*Data entries*.
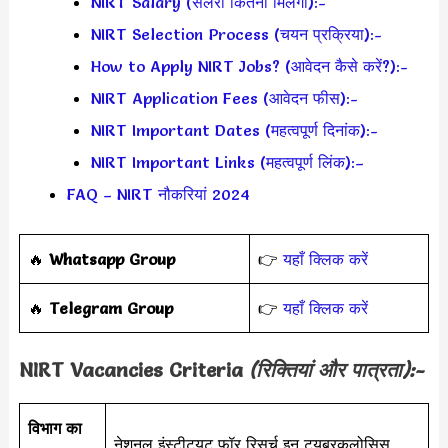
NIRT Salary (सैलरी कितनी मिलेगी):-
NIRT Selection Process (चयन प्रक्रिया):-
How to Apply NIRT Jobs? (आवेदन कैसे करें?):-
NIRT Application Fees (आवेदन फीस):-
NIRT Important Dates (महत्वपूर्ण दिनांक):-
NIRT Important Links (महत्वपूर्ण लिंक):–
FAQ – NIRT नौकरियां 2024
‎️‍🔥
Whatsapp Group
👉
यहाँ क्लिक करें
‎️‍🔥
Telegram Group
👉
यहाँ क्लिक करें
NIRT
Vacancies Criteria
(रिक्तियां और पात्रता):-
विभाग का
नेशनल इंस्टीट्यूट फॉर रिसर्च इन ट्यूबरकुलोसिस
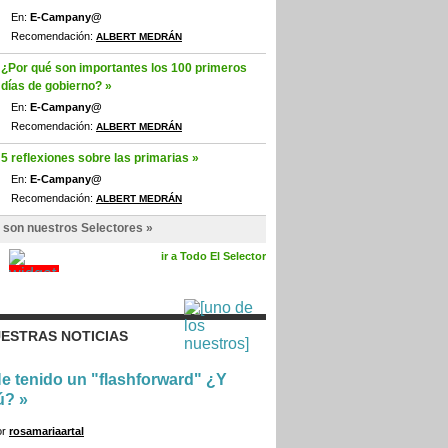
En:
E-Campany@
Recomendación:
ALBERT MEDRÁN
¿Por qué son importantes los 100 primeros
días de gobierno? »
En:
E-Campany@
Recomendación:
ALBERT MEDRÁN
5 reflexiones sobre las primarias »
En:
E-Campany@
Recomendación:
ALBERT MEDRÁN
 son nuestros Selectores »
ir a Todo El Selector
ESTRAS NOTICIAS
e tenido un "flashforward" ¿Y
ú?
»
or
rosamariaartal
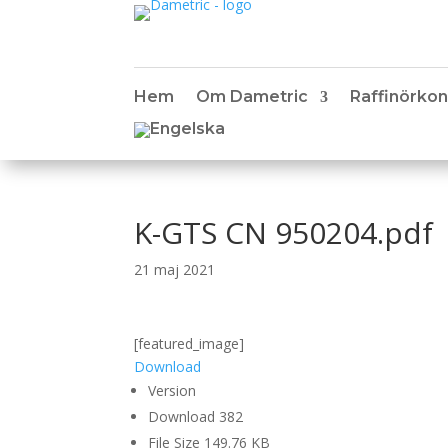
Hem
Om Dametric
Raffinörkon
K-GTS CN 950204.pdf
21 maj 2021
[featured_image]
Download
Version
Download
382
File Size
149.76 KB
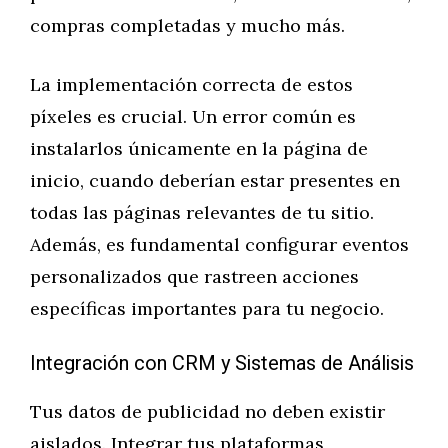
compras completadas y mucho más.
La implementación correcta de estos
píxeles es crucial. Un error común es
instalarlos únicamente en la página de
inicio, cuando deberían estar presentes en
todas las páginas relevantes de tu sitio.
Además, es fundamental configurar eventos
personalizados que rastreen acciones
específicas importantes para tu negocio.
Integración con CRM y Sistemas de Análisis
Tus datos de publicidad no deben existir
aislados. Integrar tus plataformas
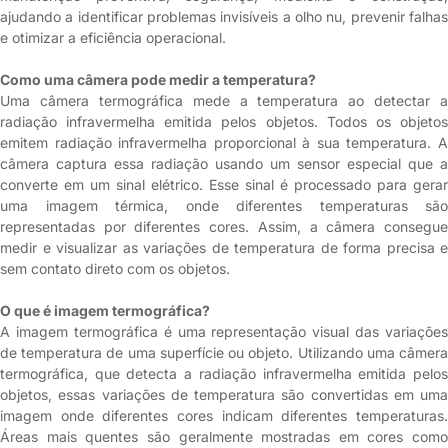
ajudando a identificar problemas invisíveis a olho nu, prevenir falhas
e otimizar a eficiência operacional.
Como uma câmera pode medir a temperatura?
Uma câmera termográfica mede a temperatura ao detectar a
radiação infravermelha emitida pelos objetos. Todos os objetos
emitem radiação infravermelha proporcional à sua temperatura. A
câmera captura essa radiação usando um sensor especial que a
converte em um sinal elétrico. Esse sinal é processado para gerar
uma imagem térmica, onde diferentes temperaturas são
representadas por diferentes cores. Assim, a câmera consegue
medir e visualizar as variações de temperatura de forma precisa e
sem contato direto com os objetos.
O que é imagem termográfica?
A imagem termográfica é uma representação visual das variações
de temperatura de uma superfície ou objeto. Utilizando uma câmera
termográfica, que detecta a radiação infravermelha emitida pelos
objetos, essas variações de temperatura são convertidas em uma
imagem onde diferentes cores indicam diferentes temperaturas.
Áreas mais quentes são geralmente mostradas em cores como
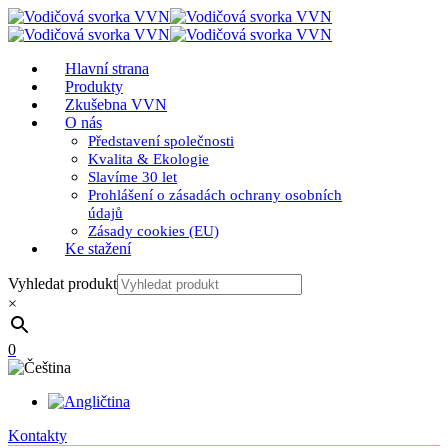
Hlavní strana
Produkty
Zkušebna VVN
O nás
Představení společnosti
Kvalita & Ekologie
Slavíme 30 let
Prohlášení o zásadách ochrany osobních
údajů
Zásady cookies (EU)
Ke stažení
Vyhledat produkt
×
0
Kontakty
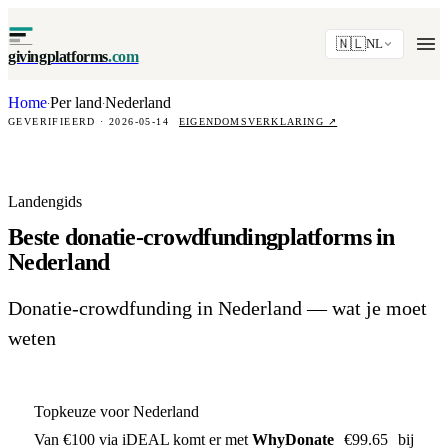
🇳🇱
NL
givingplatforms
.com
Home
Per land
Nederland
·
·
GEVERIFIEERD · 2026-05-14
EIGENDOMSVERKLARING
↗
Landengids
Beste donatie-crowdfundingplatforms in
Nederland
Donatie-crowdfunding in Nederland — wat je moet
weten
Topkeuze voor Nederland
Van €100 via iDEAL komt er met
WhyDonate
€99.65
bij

*Requirement*. Once you have found every line above holding the word "medir", copy those lines.

*Result of the task*.
Como uma câmera pode medir a temperatura?
medir e visualizar as variações de temperatura de forma precisa e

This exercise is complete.